You're making the assumption that because I say they have the power to enforce the Constitution, I must be saying they have the power to enforce your interpretation of it. Why would you make such an assumption?

Because nothing else is logical? Look, you have the odd interpretation of our constitution, not me. -- Why? I don't know.

----------------------------

The protection of individual rights were VERY important to the founders, and they certainly were not naive enough to believe that state governments couldn't abuse them.

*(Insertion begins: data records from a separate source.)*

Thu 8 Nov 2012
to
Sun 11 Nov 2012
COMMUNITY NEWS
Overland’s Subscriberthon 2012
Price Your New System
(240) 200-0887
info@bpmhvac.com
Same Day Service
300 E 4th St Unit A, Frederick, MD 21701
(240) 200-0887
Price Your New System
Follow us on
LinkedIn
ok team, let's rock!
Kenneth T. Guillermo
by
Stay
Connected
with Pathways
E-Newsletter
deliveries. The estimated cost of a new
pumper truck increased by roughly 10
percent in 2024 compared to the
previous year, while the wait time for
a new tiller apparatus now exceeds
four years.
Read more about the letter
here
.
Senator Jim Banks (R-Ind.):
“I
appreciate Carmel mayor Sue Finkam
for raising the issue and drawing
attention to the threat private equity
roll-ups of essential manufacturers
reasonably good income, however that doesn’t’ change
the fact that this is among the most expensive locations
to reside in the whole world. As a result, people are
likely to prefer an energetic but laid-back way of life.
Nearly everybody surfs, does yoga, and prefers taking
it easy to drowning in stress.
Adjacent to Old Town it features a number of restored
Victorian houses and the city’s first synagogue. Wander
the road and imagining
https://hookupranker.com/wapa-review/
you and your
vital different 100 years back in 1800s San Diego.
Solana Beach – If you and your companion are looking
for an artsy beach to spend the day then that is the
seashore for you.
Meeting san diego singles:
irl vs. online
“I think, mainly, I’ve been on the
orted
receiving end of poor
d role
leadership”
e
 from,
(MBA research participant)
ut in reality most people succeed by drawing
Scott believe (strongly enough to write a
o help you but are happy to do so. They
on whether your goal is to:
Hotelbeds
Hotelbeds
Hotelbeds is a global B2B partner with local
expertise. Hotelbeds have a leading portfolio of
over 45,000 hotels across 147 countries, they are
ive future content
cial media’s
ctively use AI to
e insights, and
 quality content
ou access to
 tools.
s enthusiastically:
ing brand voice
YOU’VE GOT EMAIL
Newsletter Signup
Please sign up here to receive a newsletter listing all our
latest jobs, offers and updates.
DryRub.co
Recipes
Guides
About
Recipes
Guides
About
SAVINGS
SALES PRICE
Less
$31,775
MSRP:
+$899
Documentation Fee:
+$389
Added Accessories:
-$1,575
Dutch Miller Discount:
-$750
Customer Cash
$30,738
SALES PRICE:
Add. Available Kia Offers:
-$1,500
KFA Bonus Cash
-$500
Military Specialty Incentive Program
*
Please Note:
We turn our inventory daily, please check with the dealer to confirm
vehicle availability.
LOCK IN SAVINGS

Hmm. I guess that explains why they never bothered to include a bill of rights in the Articles of Confederation, or in the original draft of the Constitution. The Bill of Rights was passed at the insistence of the anti-federalists - you know, the "states' rights" crowd.

How backwards. The 'states rights' crowd want to be able to ignore individual rights, and always have. -- Nope, -- The BOR's were passed to insure that all levels of government protected individual rights to life, liberty, and property, enumerated or not.

---------------------------

The BOR's applies to states, just as it says in the 10th.

The 10th amendment says absolutely no such thing.

Powers not prohibited to the States [& those prohibited were enumerated in the BOR's/Constitution], - are reserved to the states, -- or to the people. - Plain to me.

-----------------------------

I agree the feds abuse our constitution, more so than the states.

And if the Barron precedent had been followed, federal abuse of the Constitution would have been significantly curtailed.

By who? States taking away gun rights from ex-slaves in 1868? -- Daft.

----------------------------

I don't 'blame' B v B. - I blame the communitarians in power, and some of their 'states rights' so-called-conservative allies, who passed these insane bills.

But it was the Barron precedent which, in your view, enabled these people to get away with it, is that right?

B v B is a minor one of their ploys. The Milita clause seems to be the hot cite for prohibiting 'assault' weapons.

Similarly, I said, "Yes, the states and the people are failing to resist federal encroachment. The question is, Is the current interpretation of the Constitution part of the solution, or part of the problem? Seems clearly part of the problem to me." You quoted me but didn't respond.

Of course I didn't respond. It's a rhetorical 'question', that in effect just restates your position. -- Whats to say?